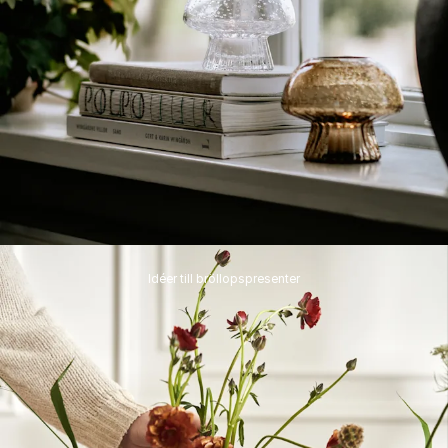
Idéer till bröllopspresenter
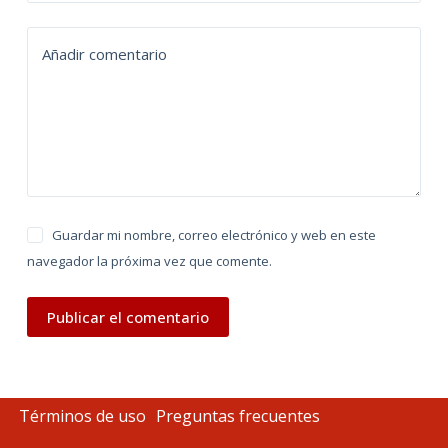
a
t
Añadir comentario
i
v
e
:
Guardar mi nombre, correo electrónico y web en este
navegador la próxima vez que comente.
Publicar el comentario
Términos de uso
Preguntas frecuentes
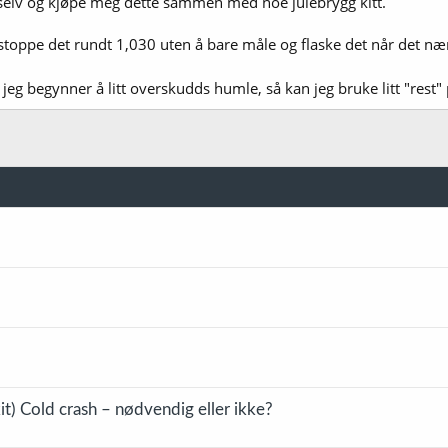
selv og kjøpe meg dette sammen med noe julebrygg kitt.
stoppe det rundt 1,030 uten å bare måle og flaske det når det nær
 til jeg begynner å litt overskudds humle, så kan jeg bruke litt "rest"
it) Cold crash – nødvendig eller ikke?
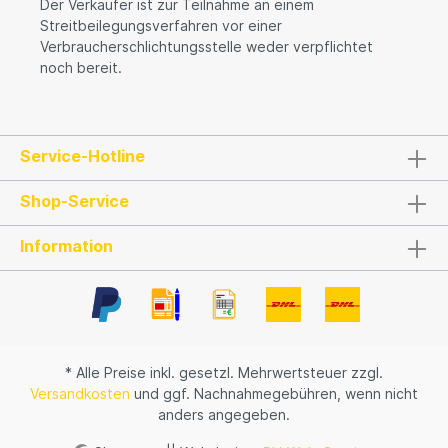
Der Verkäufer ist zur Teilnahme an einem
Streitbeilegungsverfahren vor einer
Verbraucherschlichtungsstelle weder verpflichtet
noch bereit.
Service-Hotline
Shop-Service
Information
* Alle Preise inkl. gesetzl. Mehrwertsteuer zzgl.
Versandkosten
und ggf. Nachnahmegebühren, wenn nicht
anders angegeben.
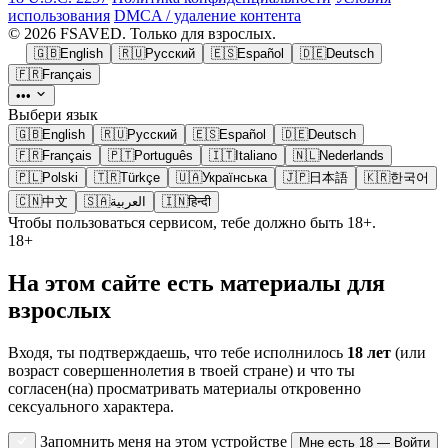
использования
DMCA / удаление контента
© 2026 FSAVED. Только для взрослых.
🇬🇧
English
🇷🇺
Русский
🇪🇸
Español
🇩🇪
Deutsch
🇫🇷
Français
•••
Выбери язык
🇬🇧
English
🇷🇺
Русский
🇪🇸
Español
🇩🇪
Deutsch
🇫🇷
Français
🇵🇹
Português
🇮🇹
Italiano
🇳🇱
Nederlands
🇵🇱
Polski
🇹🇷
Türkçe
🇺🇦
Українська
🇯🇵
日本語
🇰🇷
한국어
🇨🇳
中文
🇸🇦
العربية
🇮🇳
हिन्दी
Чтобы пользоваться сервисом, тебе должно быть 18+.
18+
На этом сайте есть материалы для
взрослых
Входя, ты подтверждаешь, что тебе исполнилось
18 лет
(или
возраст совершеннолетия в твоей стране) и что ты
согласен(на) просматривать материалы откровенно
сексуального характера.
Запомнить меня на этом устройстве
Мне есть 18 — Войти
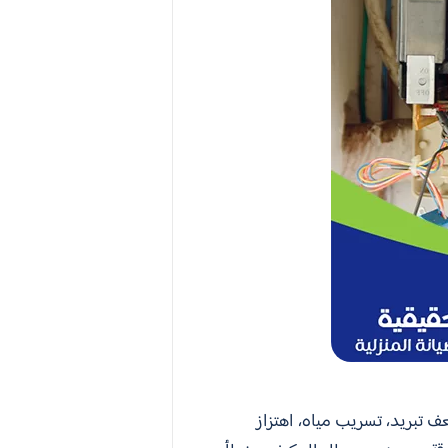
 تبريد، تسريب مياه، اهتزاز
++++++
• _Exercise_: Swap "Términos de uso" for "Condiciones de uso" in the lines of the listing from its start up to and including the line with "it) Cold crash – nødvendig eller ikke?", leaving everything else unchanged. Give only those lines, without the pictures.

• _Your response_:
Idéer till bröllopspresenter
a
t
Añadir comentario
i
v
e
:
Guardar mi nombre, correo electrónico y web en este
navegador la próxima vez que comente.
Publicar el comentario
Condiciones de uso
Preguntas frecuentes
selv og kjøpe meg dette sammen med noe julebrygg kitt.
stoppe det rundt 1,030 uten å bare måle og flaske det når det nær
 til jeg begynner å litt overskudds humle, så kan jeg bruke litt "rest"
it) Cold crash – nødvendig eller ikke?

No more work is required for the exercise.